The Question of Identity: Some Preliminary Observations

Is a language possible in which the well-formed sentence eschews a subject? Linguists, I think, categorize languages in one way by the manner in which the basic sentence structure orders three components: subject, verb, and object. In English, we put them in that order, but Japanese, for example, uses Subject, Object, Verb order. In English the sentence “the dog chews the bone” is well-formed. In Japanese, the same sentence would be “the dog the bone chews.” It is interesting to me that the latter sentence is still meaningful and well-formed in English, but the meaning has changed and now the bone is chewing on the dog rather than vice versa.

Ludwig Wittgenstein suggests, in his posthumously published manuscript Philosophical Investigations, that one way to go about finding out what something means is to consider how native language users use that word in context. Thus, if we want to know what the meaning of “life” is, we should look to which contexts or, in Wittgenstein’s terminology, which “language-games” we can imagine native English speakers using the word life. From this consideration and others like it, Wittgenstein believed it was possible to identify a “form of life” particular to language users that gave a ground for the proper use of language. When language users step outside of that ground, language “goes on holiday,” and the things the language users say stop having any meaning.

Wittgenstein should not be understood as a nominalist, however. His belief that people were often talking nonsense was not a belief that the things they were attempting to express by talking such nonsense were unreal. Rather, Wittgenstein was a mystic who believed that certain things intrinsic to our form of life were so basic that it was impossible for language to speak about them without exceeding the limits of what language could do. That is, trying to express certain aspects of life was something like the  Baron von Munchausen’s legendary feat of lifting himself off the ground by grabbing hold of his own pony tail and hoisting himself up into the air by pure strength. Expressing the ineffable is not impossible because the ineffable isn’t real, but because you need the ineffable to be under your feet in order to say anything meaningful at all.

That last paragraph is not exactly true, and not exactly meaningful, but it’s close enough for government work.

What then of identity? If to talk about ourselves we must insert ourselves into our sentences because of the rules of our language, does this mean that the subject of those sentences is real? Or is this an illusion created by our form of life given to drive us mad with postulations about the soul, the spirit, the psyche, the mind, the identity? My working hypothesis is that it is. There are many reasons for this, but the most important for me is that more than anything else I need to believe that I am free to make choices and if my identity is a thing that is fixed within me than that forecloses on all manner of choices that have been predetermined by the nature of that identity. If it is there, even in a very weak form, it must represent certain attitudes and predilections and preferences that I am unable to escape from despite whatever choices I might wish to make.

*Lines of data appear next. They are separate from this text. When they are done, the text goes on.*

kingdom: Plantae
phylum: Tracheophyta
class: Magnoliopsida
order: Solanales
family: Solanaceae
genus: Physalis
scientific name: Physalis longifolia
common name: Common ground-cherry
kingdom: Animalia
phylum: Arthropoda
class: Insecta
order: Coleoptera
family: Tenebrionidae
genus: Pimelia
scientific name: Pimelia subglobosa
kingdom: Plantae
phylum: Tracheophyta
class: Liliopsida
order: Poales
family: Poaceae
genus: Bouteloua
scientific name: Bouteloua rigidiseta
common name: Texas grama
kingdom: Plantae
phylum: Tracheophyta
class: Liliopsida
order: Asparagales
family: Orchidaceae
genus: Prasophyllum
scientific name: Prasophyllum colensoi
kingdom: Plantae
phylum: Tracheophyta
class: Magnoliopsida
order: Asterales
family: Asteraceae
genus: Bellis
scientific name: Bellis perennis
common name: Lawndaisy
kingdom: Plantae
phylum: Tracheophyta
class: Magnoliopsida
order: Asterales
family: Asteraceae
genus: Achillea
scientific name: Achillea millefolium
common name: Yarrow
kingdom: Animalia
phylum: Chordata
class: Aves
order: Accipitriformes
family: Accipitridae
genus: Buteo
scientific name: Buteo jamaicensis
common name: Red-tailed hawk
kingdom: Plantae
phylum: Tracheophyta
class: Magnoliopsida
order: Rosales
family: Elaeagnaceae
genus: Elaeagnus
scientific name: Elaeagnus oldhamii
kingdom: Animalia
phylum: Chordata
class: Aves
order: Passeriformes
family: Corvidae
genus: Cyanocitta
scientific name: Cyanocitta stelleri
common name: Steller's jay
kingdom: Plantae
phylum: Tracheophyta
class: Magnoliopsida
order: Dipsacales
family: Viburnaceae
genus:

Perhaps in some cases this is true. I do not believe, for example, that I have much choice about the foods and flavors I enjoy. There are flavors that I like and flavors that I don’t like. I don’t believe I could choose to dislike chocolate no matter how much I tried. However I do have some choice. For example, there are some foods that I have initially taken a dislike to that after time and more exposure I have engaged in the activity that we call “developing a taste” for them. By doing this I have taught myself how to appreciate elements of the foods flavors that were initially instinctively repugnant and thereby chosen to like something that I initially did not. If my tastes and preferences were fixed by my identity, this would not be possible. But surely if anything is fundamental to who I am, ie my identity, it is my preferences for some things instead of others. If those preferences are mutable, as the act of “developing a taste” shows them to be, then might not I be able to choose to dislike chocolate?

And if something so fundamental to identity as taste can be mutable, is there anything that isn’t? What then does this mean for a theory of identity that posits as primary self-identification? I will suggest, although I will not argue the point now, that such a theory is basically unworkable and that “identity.” whatever that is, is not something we have within us but rather a mask that we are forced to wear by others.

If this is true, then identity is always already a form of oppression that must be rejected if we are to be free and equal participants in our society and politics. What that means for the political tactics that fall under the rubric of “identity politics” I leave to be examined at another time.